Within the records that follow, determine how many lines include the word "linecap". State the number and nothing further.

> [Stored data]
- - -
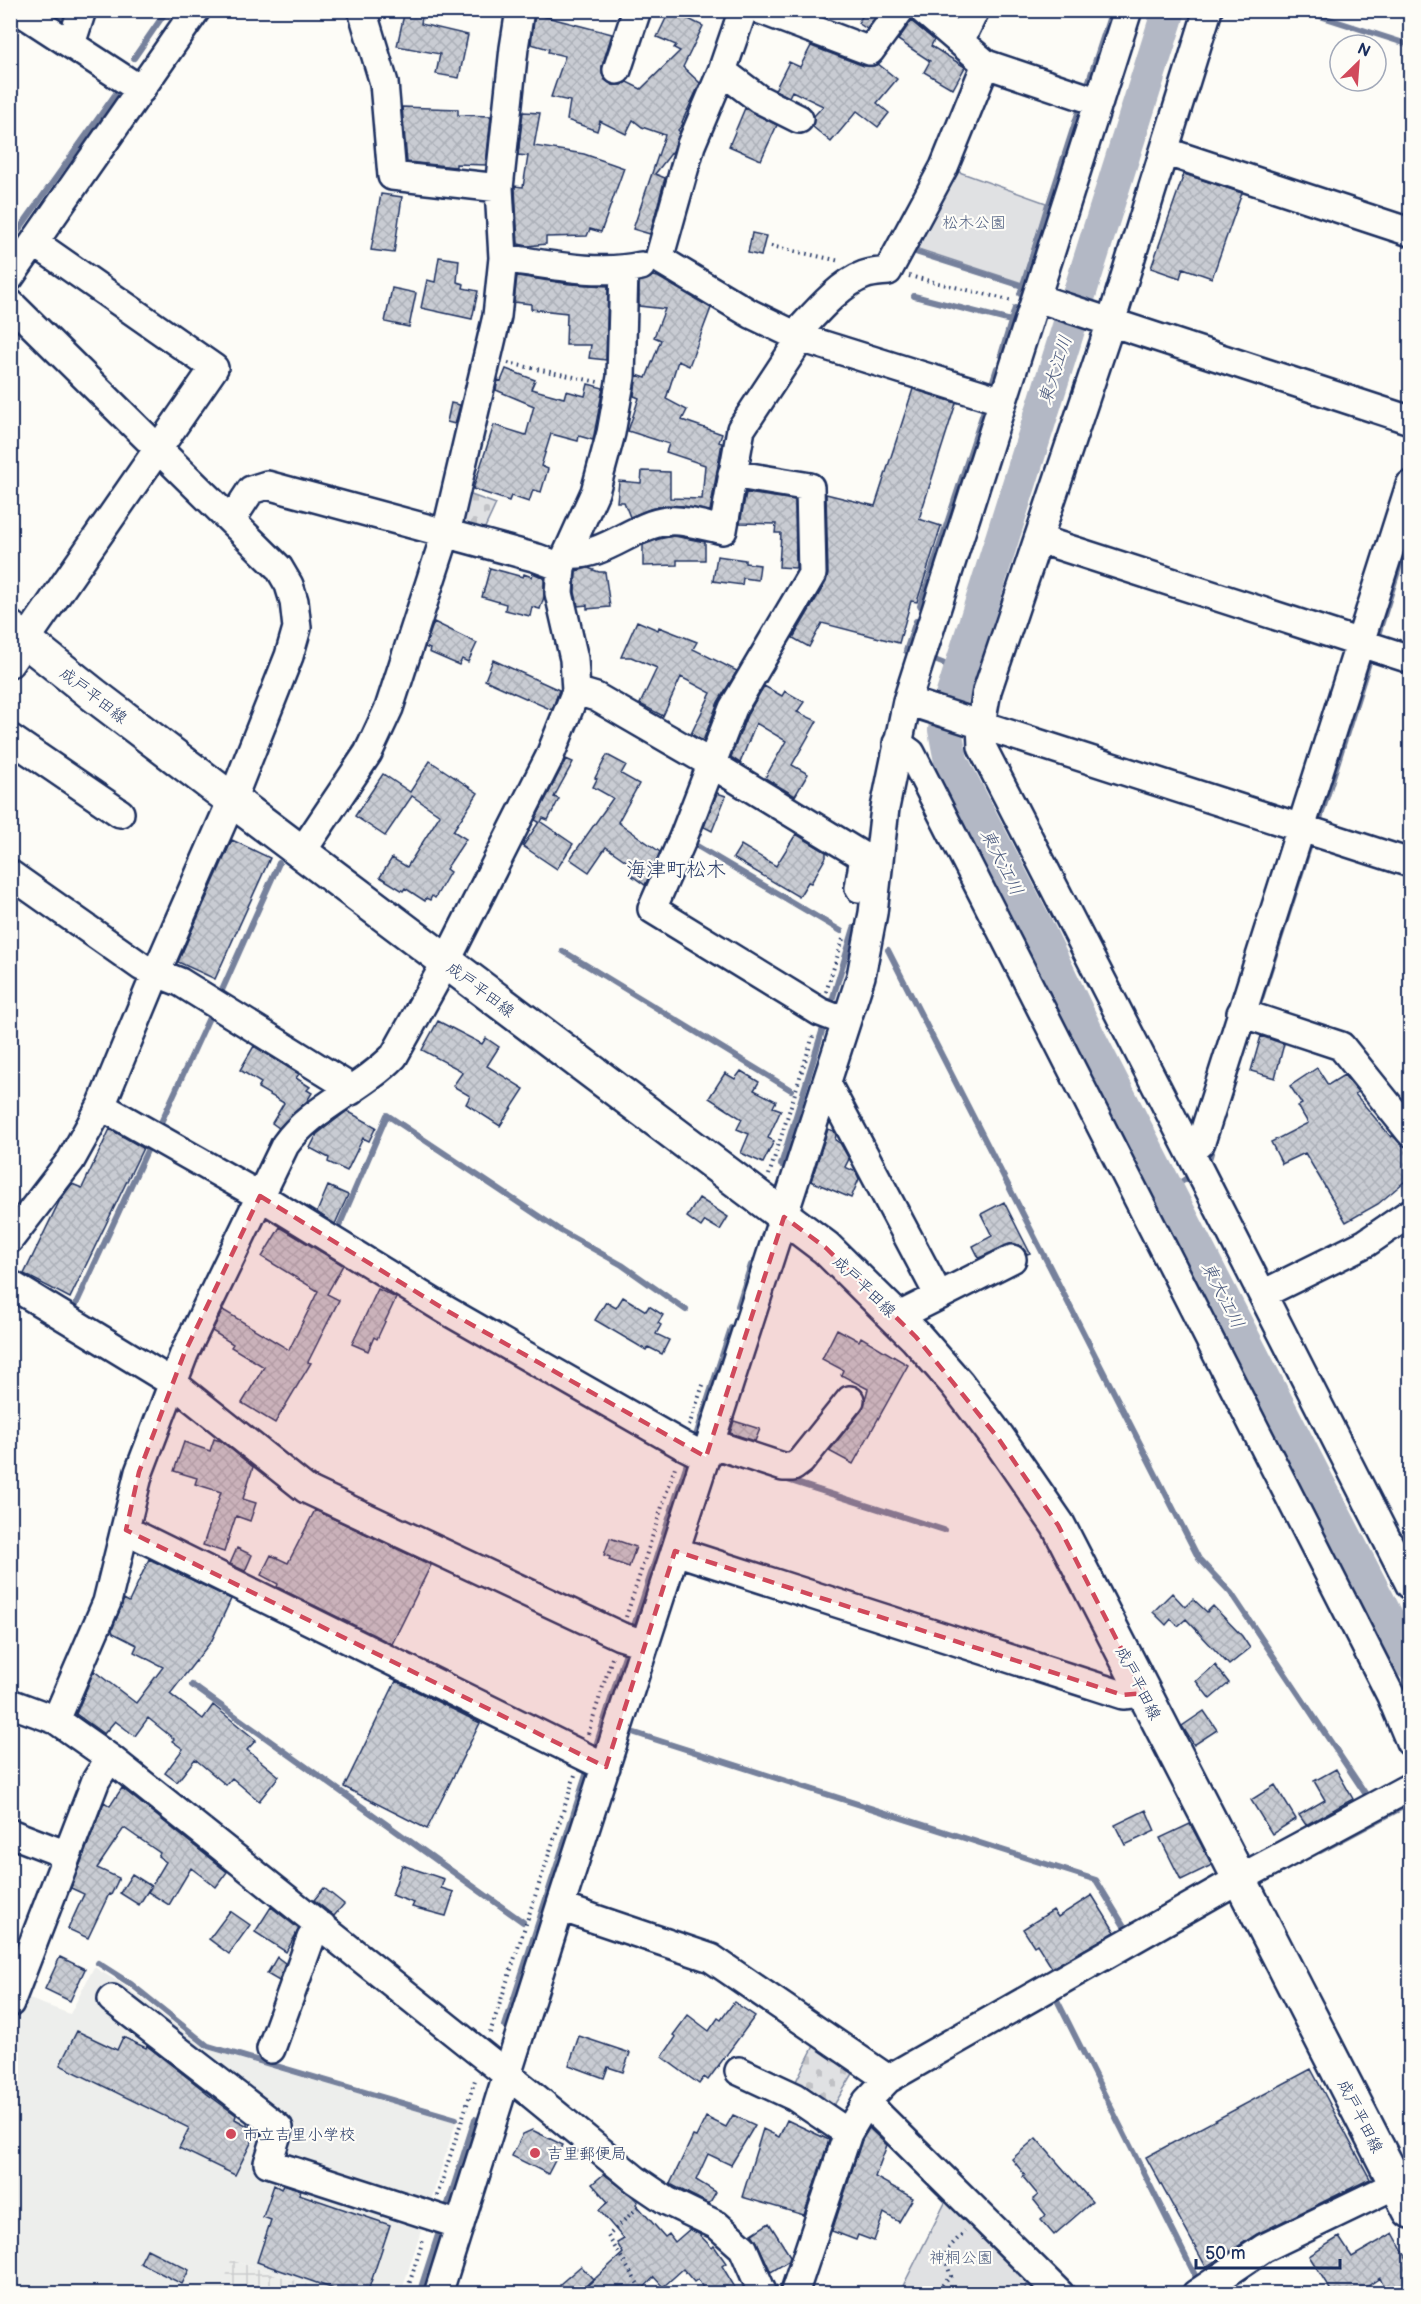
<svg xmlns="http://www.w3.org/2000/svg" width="1421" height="2304" viewBox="0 0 1421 2304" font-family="'Balsamiq Sans','Klee One',sans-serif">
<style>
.built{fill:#edeeec}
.industrial{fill:url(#industrial-grid)}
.cemetery{fill:url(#cemetery-stones);stroke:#7e88a0;stroke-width:1.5}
.park{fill:#e0e1e3;stroke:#7e88a0;stroke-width:1.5}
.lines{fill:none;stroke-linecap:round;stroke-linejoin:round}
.stream{stroke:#76819c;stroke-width:6}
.river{stroke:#b3b8c5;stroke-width:34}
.building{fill:url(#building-cross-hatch);stroke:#1b2f5e;stroke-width:1.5}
.minor-casing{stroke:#1b2f5e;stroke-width:32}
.major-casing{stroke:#1b2f5e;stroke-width:38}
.path{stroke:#1b2f5e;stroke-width:4;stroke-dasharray:1.5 4.5;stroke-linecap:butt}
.minor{stroke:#fdfcf7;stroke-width:27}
.major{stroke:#fdfcf7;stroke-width:33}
.marked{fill:#d1495b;fill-opacity:0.2;stroke:#d1495b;stroke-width:4.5;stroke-dasharray:12 8;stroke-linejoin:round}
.poi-dot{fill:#d1495b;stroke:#fdfcf7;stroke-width:2}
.labels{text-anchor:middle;stroke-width:4.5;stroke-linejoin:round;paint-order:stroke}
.park-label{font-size:16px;fill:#4c5c7f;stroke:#fdfcf7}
.street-label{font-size:16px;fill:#1b2f5e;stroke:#fdfcf7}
.poi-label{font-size:16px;fill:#1b2f5e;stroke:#fdfcf7;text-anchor:start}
.water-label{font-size:18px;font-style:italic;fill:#49587d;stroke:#fdfcf7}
.quarter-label{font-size:20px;fill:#1b2f5e;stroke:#fdfcf7}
</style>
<defs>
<pattern id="industrial-grid" width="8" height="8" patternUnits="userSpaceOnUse" patternTransform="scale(1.5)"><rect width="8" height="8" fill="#edeeec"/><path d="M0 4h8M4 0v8" fill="none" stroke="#cbcccd"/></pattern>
<pattern id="cemetery-stones" width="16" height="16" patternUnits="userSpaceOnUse" patternTransform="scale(1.5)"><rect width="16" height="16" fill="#e0e1e3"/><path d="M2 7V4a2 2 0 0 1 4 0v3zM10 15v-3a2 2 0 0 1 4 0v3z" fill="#c0c1c5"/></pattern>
<pattern id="building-cross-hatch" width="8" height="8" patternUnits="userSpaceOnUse" patternTransform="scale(1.5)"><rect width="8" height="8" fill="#c9ccd3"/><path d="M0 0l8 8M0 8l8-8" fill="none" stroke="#acb0b8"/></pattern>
</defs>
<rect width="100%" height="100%" fill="#fdfcf7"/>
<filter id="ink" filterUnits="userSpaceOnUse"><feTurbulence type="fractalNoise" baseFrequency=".0167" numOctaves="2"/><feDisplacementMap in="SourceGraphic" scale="12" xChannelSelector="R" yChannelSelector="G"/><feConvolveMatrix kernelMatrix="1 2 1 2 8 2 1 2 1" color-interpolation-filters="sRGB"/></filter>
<g filter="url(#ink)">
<path class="built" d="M94,1967L125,1986L207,2049L456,2122L401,2293H333L232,2260L221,2293L11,2294V2021L21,1996L70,2014Z"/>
<path class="industrial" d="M231,2260L333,2293H221Z"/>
<path class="cemetery" d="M463,492L496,504L482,534L459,528Z
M817,2040L857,2067L830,2112L792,2089Z"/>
<path class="park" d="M948,168L1046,203L1022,283L909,246Z
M950,2193L1033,2275L1022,2293H933L903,2286Z"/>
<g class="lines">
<path class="stream" d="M1301,10L1410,45
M134,58L167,10
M1086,90L1112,10
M10,242L117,92
M909,250L1022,286
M1020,294L1081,104
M914,296L1011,321
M1001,355L1015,308
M991,387L997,368
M920,606L985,407
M1376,641L1410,533
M906,651L916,621
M932,659L960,670
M345,764L362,737
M1318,825L1370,659
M692,843L841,931
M888,950L1199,1559L1231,1593L1367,1796
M563,951L791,1090
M219,997L279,863
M830,1007L854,928
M1257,1011L1310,845
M1398,1101L1400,1103L1410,1098
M158,1129L213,1009
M781,1165L824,1025
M1204,1165L1208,1163L1215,1140
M1168,1191L1190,1176
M337,1231L387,1115L561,1231L622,1265L686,1310
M738,1306L751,1265
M74,1312L73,1311L151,1142
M694,1442L731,1328
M781,1478L944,1530
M631,1631L632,1632L688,1460
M192,1685L523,1922
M635,1733L1096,1880L1127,1931
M594,1752L627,1649
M1320,1851L1410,1803
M98,1963L131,1984L208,2046L456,2119
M1056,1993L1054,1994L1199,2283
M505,2026L587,1772
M448,2204L475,2119
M419,2294L438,2235"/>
<path class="river" d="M1169,10L951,700L945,730L951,761L1034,922L1089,1038L1410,1663"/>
</g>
<path class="building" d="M405,10H423L421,24L468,35L459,78L436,74L440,54L397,46Z
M670,10L703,26L683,67L700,83L682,122L683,124L678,130L680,132L673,151L655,174L665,178L650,234L633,229L665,135L642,127L633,120L626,134L600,121L597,131L567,120L570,101L551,97L565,56L548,52L549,49L531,44L535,14L612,34L602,66V74L605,80L613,85H621L627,82L641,89L680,51L674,48L676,45L657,37Z
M866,10H880L867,29L858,23Z
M911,21L934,40L931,46L965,67L953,89L924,72L930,61L898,40Z
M811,46L864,66H874L878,64L897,79L877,103L889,113L878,127L857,111L831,142L813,127L814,116L823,106L792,91L789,97L775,90L789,62L800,67Z
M402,107L458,109V115L491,116L486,165L456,164V167L407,162Z
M745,108L777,125L761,160L729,146Z
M523,112L540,113L534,146L584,154L624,168L601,232L590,229L587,236L546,237V244L528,246L518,244L515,188V186L523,187L528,156L518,155Z
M1184,174L1242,193L1212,278L1183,268L1180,278L1151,268Z
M381,194L402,197L394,253L371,250Z
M752,233L766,236L761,256L748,253Z
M439,257L459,260L457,282L464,284L463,288L478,291L472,319L421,308L427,280L435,282Z
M517,276L570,284L608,286L606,360L589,358L591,345H566L567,313L531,309V304L514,302Z
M652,276L658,277L711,308L689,366L678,361L666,399L687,410L682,420L722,434L719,442L722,443L710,511L683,506L667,505L650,509L630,517L624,502H617L619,481L641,483L642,471L670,472V498L702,499L705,465L666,452L669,444L628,431L639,398L634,396L637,375L646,378L661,340L654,337L665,309L639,306V282Z
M392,288L416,293L409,327L385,322Z
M506,369L535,380L531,389L564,398L566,391L585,396L588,384L603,388L593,440L579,436L578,441L551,434L541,466L548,469L541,492L533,490L529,502L511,496L509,501L473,489L494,425L526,435L534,406L496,390L498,380L501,381Z
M913,389L956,403L919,519L941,526L917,602L911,601L899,643L822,623L809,647L793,638L826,582L828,574L826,494L875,506Z
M451,403L460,405L455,424L447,422Z
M746,493L795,500L796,568L779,567L781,533H775L776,524L740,523Z
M674,536L705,542V560H677V565L643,566V545L659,539Z
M717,556L745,560V563L760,565L758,580L743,578L742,585L713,581Z
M490,568L523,577L524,574L532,577L533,573L544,578V597L540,609L532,607L530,616L505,610L506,604L482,597Z
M588,568L599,572H605L610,607L587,609V605L578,606L575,592L576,571Z
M637,621L658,630L659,627L697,642L693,649L737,671L718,702L703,741L691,734L711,693L681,677L663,716L640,704L657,668L631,657H621Z
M434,622L477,643L468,662L462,659L459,665L429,652L430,649L425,647Z
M493,660L559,690L552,710L485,680Z
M764,686L782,696L785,691L804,702L797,712L817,721L792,765L808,774L795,796L765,778L786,741L756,723L740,763L731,757L747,715Z
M607,755L626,765L621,774L639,784L618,822L660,852L645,885L631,875L636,868L606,847L589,872L570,859L613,798L593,787L597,779L595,778Z
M566,759L573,762L554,797L559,799L548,820L543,818L541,822L573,844L557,869L523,846L539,822L535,820Z
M430,761L478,793L453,831L466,839L446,869L450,872L435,898L432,896L430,900L426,898L425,901L405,888L403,891L380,877L392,858L407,867L440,815L412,796L385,836L355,816L383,774L410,792Z
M717,793L726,796L712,831L704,827Z
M796,834L826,852V857L811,883L808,882L799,897L733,858L741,845L776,866Z
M232,840L270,858L215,979L178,962Z
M438,1021L482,1044L486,1038L499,1047L487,1066L524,1089L500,1126L466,1104L470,1096L453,1086L462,1073L460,1070L422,1050Z
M1261,1036L1284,1044L1275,1078L1251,1071Z
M254,1046L299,1074L296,1078L310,1087L307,1090L312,1093L307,1101L279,1128L272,1123L284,1103L258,1088L261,1083L240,1070Z
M1317,1068L1328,1085L1344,1075L1358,1092L1355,1094L1391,1137L1393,1136L1404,1146L1410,1147V1177L1378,1204L1346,1222L1305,1153L1282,1164L1271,1142L1308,1123L1298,1106L1302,1104L1290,1086Z
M741,1071L759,1082L754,1090L776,1101L773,1107L781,1110L768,1138L774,1141L763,1163L741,1153L749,1134L737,1129L742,1119L709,1098L725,1073L735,1079Z
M347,1111L376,1127L369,1141L363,1138L347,1171L328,1162L329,1158L310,1148L317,1134Z
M110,1129L143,1148L70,1298L24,1274L60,1200L72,1184L82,1188Z
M828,1129L834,1131L836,1135L835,1140L840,1143L849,1159L845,1167L856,1172L859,1179L851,1198L811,1181Z
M328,1186L348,1195L335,1224L317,1212Z
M699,1198L728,1217L720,1230L705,1221L701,1227L687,1217Z
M1004,1202L1030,1253L1027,1254L1021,1246L1012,1243L979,1258L973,1246L992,1236L981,1214Z
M280,1227L343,1265L327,1294L339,1300L308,1362L311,1363L275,1423L242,1403L264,1367L231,1347L233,1344L212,1331L223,1310L289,1350L318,1291L262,1257Z
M378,1289L396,1298L377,1339L374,1337L368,1351L352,1344Z
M623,1297L646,1311L649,1306L663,1315L658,1323L661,1325L656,1334L669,1340L662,1354L648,1347L646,1350L595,1320L606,1302L616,1308Z
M837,1329L859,1341L861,1337L908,1365L853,1464L829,1451L862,1410L868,1389L841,1375L843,1370L822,1359Z
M734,1421L760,1429L755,1441L730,1433Z
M214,1439L221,1441L253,1467L243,1499L256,1503L250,1521L236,1516L224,1552L203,1545L221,1492L195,1484L197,1478L174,1471L184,1442L210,1451Z
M315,1510L431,1565L392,1644L277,1587L278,1584L261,1575L271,1555L288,1563Z
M610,1538L636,1547L629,1567L609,1560L610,1557L604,1555Z
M237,1548L252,1555L245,1571L230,1564Z
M149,1559L231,1599L212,1640L170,1694L203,1719L213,1705L256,1740L247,1750L279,1776L259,1801L232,1778L226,1785L195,1759L177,1782L165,1773L183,1749L172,1741L174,1739L148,1718L135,1736L115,1721L104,1734L76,1714L94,1671L136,1703L163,1667L134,1652L137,1645L113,1633L112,1630L124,1599L129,1602Z
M1172,1593L1185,1607L1193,1599L1207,1612L1213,1606L1242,1636L1250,1648L1229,1665L1186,1619L1178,1626L1171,1619L1166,1625L1153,1612Z
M1215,1665L1229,1683L1210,1699L1196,1681Z
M396,1681L480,1723L427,1829L344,1787Z
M1204,1711L1217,1730L1194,1745L1182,1726Z
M1336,1769L1353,1799L1306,1825L1299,1815L1325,1800L1314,1781Z
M1275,1785L1296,1819L1272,1834L1251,1800Z
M122,1788L227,1872L216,1887L191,1868L169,1905L148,1892L166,1862L158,1856L160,1853L124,1828L97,1868L119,1878L111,1895L109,1894L88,1938L68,1929L84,1894L71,1888L104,1802L110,1806Z
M1146,1810L1155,1831L1125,1845L1115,1825Z
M1190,1824L1212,1865L1181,1880L1160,1838Z
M402,1865L444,1879L441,1888L454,1892L446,1916L412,1907L414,1903L392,1895Z
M132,1874L151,1886L139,1905L120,1893Z
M324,1888L344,1904L334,1916L314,1900Z
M1092,1895L1115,1932L1052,1968L1037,1944L1034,1946L1023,1929L1053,1910L1058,1917Z
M271,1907L299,1929L286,1952L255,1932Z
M230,1911L250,1925L229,1954L209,1939Z
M60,1957L85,1969L70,2001L45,1989Z
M277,1957L285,1963L279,1981L267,1974Z
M734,2002L755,2016L708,2080L704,2077L699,2084L662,2057L676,2037L673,2035L688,2015L709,2031L718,2018L721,2020Z
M77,2031L117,2050L123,2037L146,2048L147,2046L206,2092V2093L236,2115L235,2119L257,2131L235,2175L179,2148L189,2128L60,2065Z
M579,2036L630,2053L623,2072L608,2067L604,2078L569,2065Z
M1311,2069L1370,2179L1257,2234L1206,2267L1146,2157Z
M733,2115L755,2125L731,2165L708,2154L696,2180L716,2192L709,2204L670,2184L693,2136L696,2137L706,2117L726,2127Z
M787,2120L829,2140L804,2215L742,2197L763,2129L779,2137Z
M869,2128L887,2145L875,2177L913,2198L899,2222L884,2213L874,2241L858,2235L856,2240L832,2231L862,2140Z
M532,2130L563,2145L548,2174L512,2156L523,2134Z
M1036,2138L1092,2202L1054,2235L1041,2220L1046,2215L1033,2199L1038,2195L1023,2177L1025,2175L1012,2159Z
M604,2174L633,2197L638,2202L636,2204L665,2237L669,2234L675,2242L690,2229L699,2234L712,2248L714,2246L726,2263L722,2266L739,2294H706L698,2279L694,2282L683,2269L663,2287L654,2277L638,2294H595L588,2285L623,2253L617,2243L624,2239L599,2210L608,2202L592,2184Z
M283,2184L301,2190L299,2194L390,2225L367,2294H348L257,2262L271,2220L263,2217L274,2185L281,2189Z
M769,2223L790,2256L789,2261L771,2272L757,2242L752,2234Z
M1393,2233L1410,2264V2294H1387L1380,2278L1356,2294H1333L1309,2256L1339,2237L1352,2257Z
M147,2249L189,2270L182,2284L140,2263Z
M581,2266L593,2279L577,2294H569L560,2284Z"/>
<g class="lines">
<g class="minor-casing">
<path id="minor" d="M18,10L141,90
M362,10L384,83L392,176L499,188
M761,10L870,51L900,10
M923,10L986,64L1099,102
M960,41L975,10
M71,44L82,10
M617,70L637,10
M722,71L759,99L799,119
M1164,151L1208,10
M1410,232L1164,151L1111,322L987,691L981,724L982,747L1190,1152L1201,1142L1410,485
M503,258C547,264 597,276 641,266
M659,259L751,314L801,338L1003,401
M659,259L691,145L722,71L743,10
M10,277L196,10
M1037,298L1410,420
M10,303L279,568L289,585L294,601L297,628L289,656L232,800L156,973L101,1106L71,1160L10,1239
M795,335C813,316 839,284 864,275C872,272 880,272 888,271L944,167L986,64
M732,474L810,487L812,574L733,708L683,838L652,909L820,1012L846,1022
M232,519L251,490L267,485L537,558L561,567
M1038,539L1410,659
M567,554C604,558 632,525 668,521C683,519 708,527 723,530L741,429L801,338
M10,663L214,368L35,243
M576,691L596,697L710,763L864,857L859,888
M907,701L1410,863
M10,738L120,813
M897,743L911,753L1391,1696L1410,1742
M301,853L368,753L389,708L446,533L497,316L503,258L499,188L514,48L520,10
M10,874L142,967L180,982L346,1085L351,1091
M1241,1013L1341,1046L1410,1132
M827,1084L939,1296L897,1317
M101,1106L260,1196L444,1309L682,1445L706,1457
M1190,1152L1410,1585
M10,1284L173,1383L306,1489L620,1636L645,1644
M1263,1294L1366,1243L1410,1213
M939,1296L1012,1259
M710,1443L783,1467H793L801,1461L850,1400
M126,1530L606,1767
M675,1551L1123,1695L1144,1693
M10,1703L56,1720L110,1758L530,2093L636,2180L667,2201L717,2225L743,2248L763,2294
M56,1720L107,1602L139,1472L184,1354L285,1145C312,1107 361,1090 394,1056L446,962L549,758L576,691L574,659L559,593L561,567L595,492L611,433L621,377L624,270
M10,1833L67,1855
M560,1907L711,1958L888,2079
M112,1999L279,2128L268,2163L460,2225
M10,2003L96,1780L110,1758
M271,2049L311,1938L322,1926
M739,2071L795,2097L848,2133
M867,2101L880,2116L1060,2294
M438,2294L560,1907L861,976L873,913L885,808L907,701L1128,10
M794,2294L848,2133L867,2101L888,2079L1239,1879L1410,1787
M1196,2294L1264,2248L1397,2184"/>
</g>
<g class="major-casing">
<path id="major" d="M10,628L94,695L232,800L826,1248L916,1337L957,1384L998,1438L1058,1525L1410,2211"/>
</g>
<path class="path" d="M771,246L840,261
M909,276L1013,301
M508,363L598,382
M826,992L843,939
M769,1175L814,1033
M689,1426L704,1382
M626,1617L675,1467
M588,1734L613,1655
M490,2033L575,1775
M437,2196L476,2077
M638,2207L608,2236L644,2294
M406,2294L424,2237
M934,2294L951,2276L946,2262V2251L965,2231"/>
<use href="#minor" class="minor"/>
<use href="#major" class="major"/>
</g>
</g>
<path class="marked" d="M260,1196L444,1309L706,1457L784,1217L826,1248L916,1337L998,1438L1058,1525L1144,1693L1123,1695L675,1551L606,1767L126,1530L139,1472L184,1354Z"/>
<g class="poi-dot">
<circle cx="231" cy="2134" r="6"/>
<circle cx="535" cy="2153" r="6"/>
</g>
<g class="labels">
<g class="park-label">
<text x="974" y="228">松木公園</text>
<text x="961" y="2263">神桐公園</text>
</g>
<g class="street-label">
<text transform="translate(94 695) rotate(38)" y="6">成戸平田線</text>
<text transform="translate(481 989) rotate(37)" y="6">成戸平田線</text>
<text transform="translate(865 1286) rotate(44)" y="6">成戸平田線</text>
<text transform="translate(1139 1683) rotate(63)" y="6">成戸平田線</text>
<text transform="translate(1361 2116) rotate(63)" y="6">成戸平田線</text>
</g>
<g class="poi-label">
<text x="243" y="2140">市立吉里小学校</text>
<text x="547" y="2159">吉里郵便局</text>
</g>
<g class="water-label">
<text transform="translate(1055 370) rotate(-72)" y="6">東大江川</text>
<text transform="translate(1002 862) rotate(63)" y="6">東大江川</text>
<text transform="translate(1223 1295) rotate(63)" y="6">東大江川</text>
</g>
<g class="quarter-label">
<text x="676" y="876">海津町松木</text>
</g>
</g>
<rect width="1421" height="2304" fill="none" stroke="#fdfcf7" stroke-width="36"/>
<rect x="18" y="18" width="1385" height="2268" fill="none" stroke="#1b2f5e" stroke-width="2" filter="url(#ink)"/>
<g transform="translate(1358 63) rotate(25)"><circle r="28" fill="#fdfcf7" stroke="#a3aaba" stroke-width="1.5"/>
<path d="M0-4.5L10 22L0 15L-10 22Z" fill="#d1495b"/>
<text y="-9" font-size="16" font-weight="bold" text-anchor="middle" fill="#1b2f5e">N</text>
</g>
<path d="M1196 2259v9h144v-9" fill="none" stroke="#1b2f5e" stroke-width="3"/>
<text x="1205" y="2259" font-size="18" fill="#1b2f5e" stroke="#fdfcf7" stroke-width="4.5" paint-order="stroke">50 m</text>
</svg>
- - -
> [Output for this task] 2